Once I found these mythical people, I was amazed to read about how people communicated and how they spoke of the things that had always been “weird” in my world, but were common in the world of the DOC. Other people got those hard, sensitive, bulky areas from years of pork and beef insulins. Other people had dealt with atrophy from those, too. I’d never EVER met anyone who had a clue what that stuff was! I soon learned I wasn’t a bad person for only changing my lancets when they started to hurt my fingers. I wasn’t a ‘bad diabetic’ just because I had been labeled “brittle” by the endos and other people dealt with being “brittle” as well. It was pretty amazing to find out I wasn’t alone. Even though I KNEW I wasn’t, when you don’t have contact, it still seems as though you are and for all practical purposes, you really ARE alone when no one in your sphere understands you as well as another PWD.
[The DOC spans all media and areas of the net these days.
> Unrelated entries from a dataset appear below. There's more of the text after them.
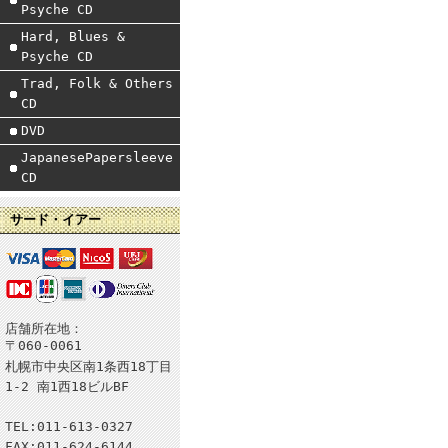
Psyche CD
Hard, Blues &
Psyche CD
Trad, Folk & Others
CD
DVD
JapanesePapersleeve
CD
サード・イアー
店舗所在地：
〒060-0061
札幌市中央区南1条西18丁目
1-2 南1西18ビルBF
TEL:011-613-0327
FAX:011-624-6144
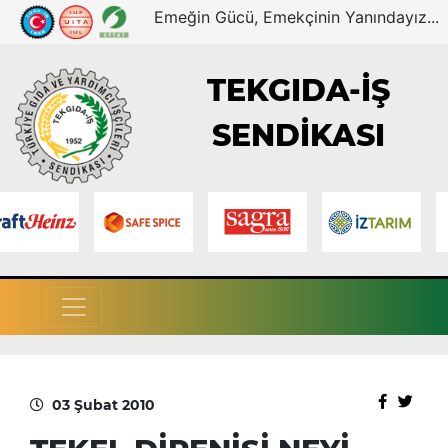
Emeğin Gücü, Emekçinin Yanındayız...
TEKGIDA-İŞ
SENDİKASI
03 Şubat 2010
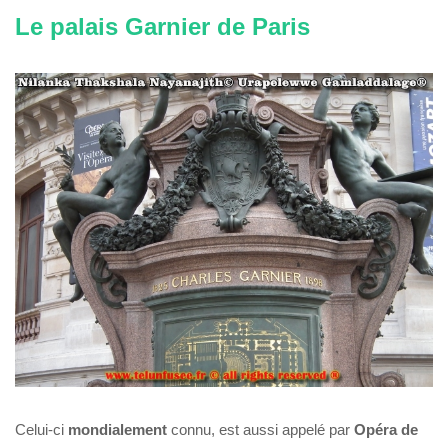
Le palais Garnier de Paris
Celui-ci
mondialement
connu, est aussi appelé par
Opéra de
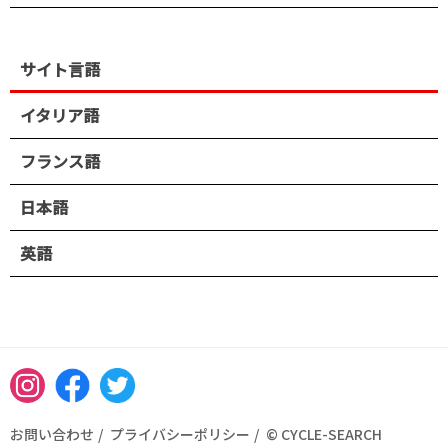
サイト言語
イタリア語
フランス語
日本語
英語
Instagram
Facebook
Twitter
お問い合わせ
プライバシーポリシー
© CYCLE-SEARCH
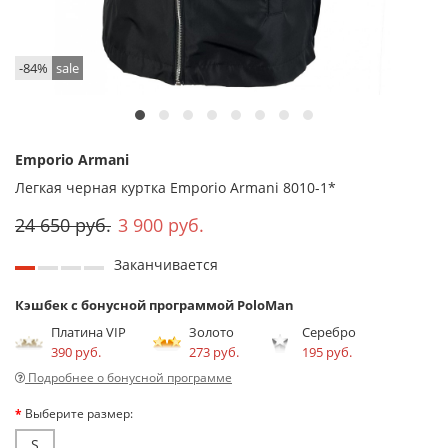
-84%
sale
Emporio Armani
Легкая черная куртка Emporio Armani 8010-1*
24 650 руб.
3 900 руб.
Заканчивается
Кэшбек с бонусной программой PoloMan
Платина VIP
Золото
Серебро
390 руб.
273 руб.
195 руб.
Подробнее о бонусной программе
Выберите размер:
S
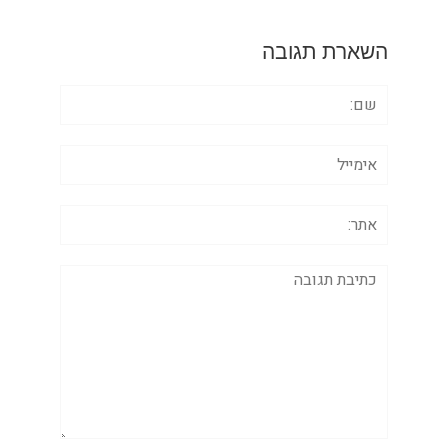
השארת תגובה
שם:
אימייל
אתר:
תגובה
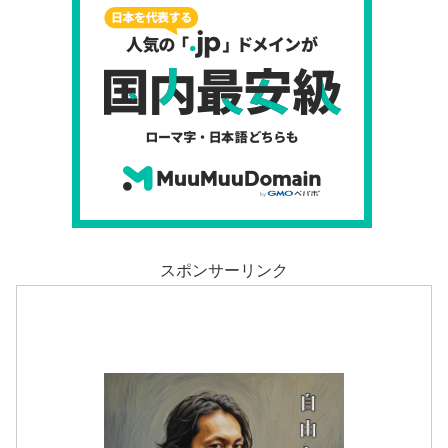
スポンサーリンク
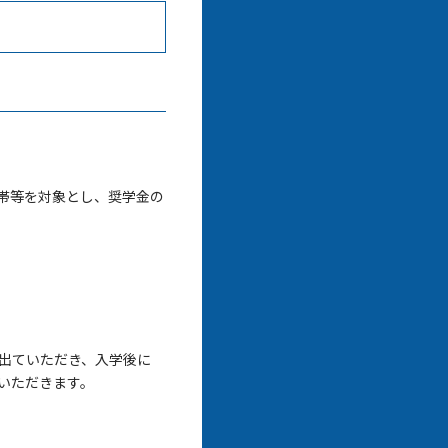
世帯等を対象とし、奨学金の
出ていただき、入学後に
いただきます。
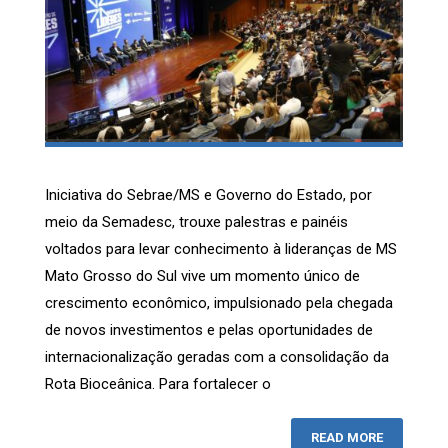
Iniciativa do Sebrae/MS e Governo do Estado, por
meio da Semadesc, trouxe palestras e painéis
voltados para levar conhecimento à lideranças de MS
Mato Grosso do Sul vive um momento único de
crescimento econômico, impulsionado pela chegada
de novos investimentos e pelas oportunidades de
internacionalização geradas com a consolidação da
Rota Bioceânica. Para fortalecer o
READ MORE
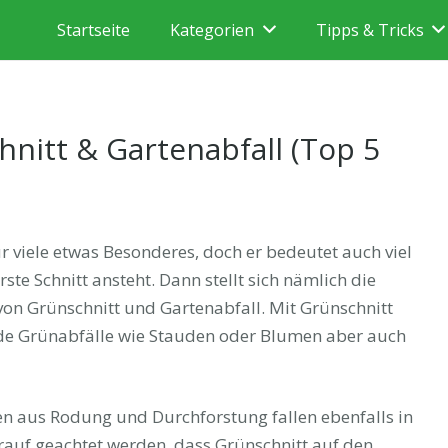
Startseite
Kategorien
Tipps & Tricks
hnitt & Gartenabfall (Top 5
ür viele etwas Besonderes, doch er bedeutet auch viel
ste Schnitt ansteht. Dann stellt sich nämlich die
on Grünschnitt und Gartenabfall. Mit Grünschnitt
nde Grünabfälle wie Stauden oder Blumen aber auch
en aus Rodung und Durchforstung fallen ebenfalls in
arauf geachtet werden, dass Grünschnitt auf den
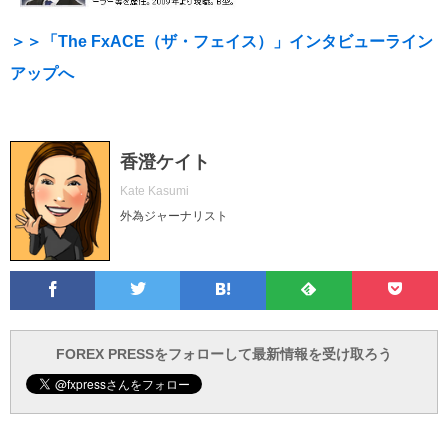
＞＞「The FxACE（ザ・フェイス）」インタビューライン
アップへ
香澄ケイト
Kate Kasumi
外為ジャーナリスト
Facebook
Twitter
Feedly
Pocke
は
フ
あ
で
で
て
ォ
と
ブ
ロ
で
ー
FOREX PRESSをフォローして最新情報を受け取ろう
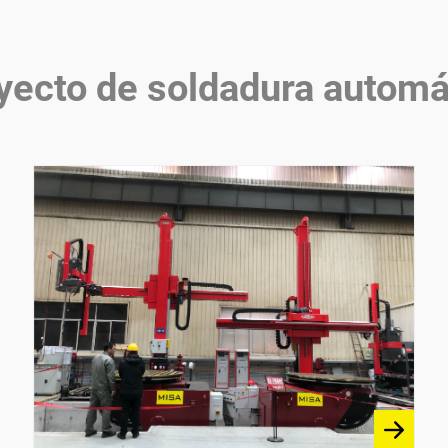
yecto de soldadura automá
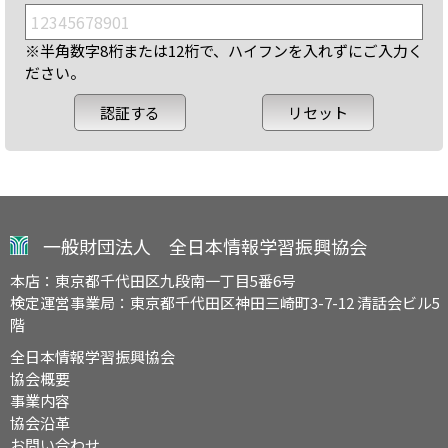
※半角数字8桁または12桁で、ハイフンを入れずにご入力く
ださい。
一般財団法人 全日本情報学習振興協会
本店：東京都千代田区九段南一丁目5番6号
検定運営事業局：東京都千代田区神田三崎町3-7-12 清話会ビル5
階
全日本情報学習振興協会
協会概要
事業内容
協会沿革
お問い合わせ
There are tons of apps from offering support to helping keep better records to calculating carb ratios! Do some research and you’ll soon have plenty to keep you busy!]
So really, these days? There’s no reason to feel alone in dealing with diabetes. The DOC has expanded and become invaluable to most all of us PWDs. I’ve only ever seen one person say connecting with other Ds hasn’t helped them. I agree that it makes me focus more on diabetes, but that’s never been a bad thing. The most important aspect of dealing with diabetes or any other chronic disease (or just LIFE, for that matter!) is having a positive attitude and knowing there’s always hope.
[Don’t get all offended! I think this is kinda funny. I’m pretty sure this comes from Anthony’s group called “Duck Fiabetes”. You might as well, laugh, right? You can Google this one, too.]
If you lose that, you’ve kinda lost the battle anyhow, which is why we need each other! What’s YOUR experience with the DOC been like? How did you find it and how long have you been a part of it? What do you feel it’s done for you and your management of diabetes? Do you have suggestions to improve the DOC?? What other diabetes blogs do you read?
Let’s talk! Diabetes support doesn’t have to (nor should it!) only come from other diabetics. That’s what I try to do here…educate everyone about living with diabetes! The more we understand, the better off we will ALL be!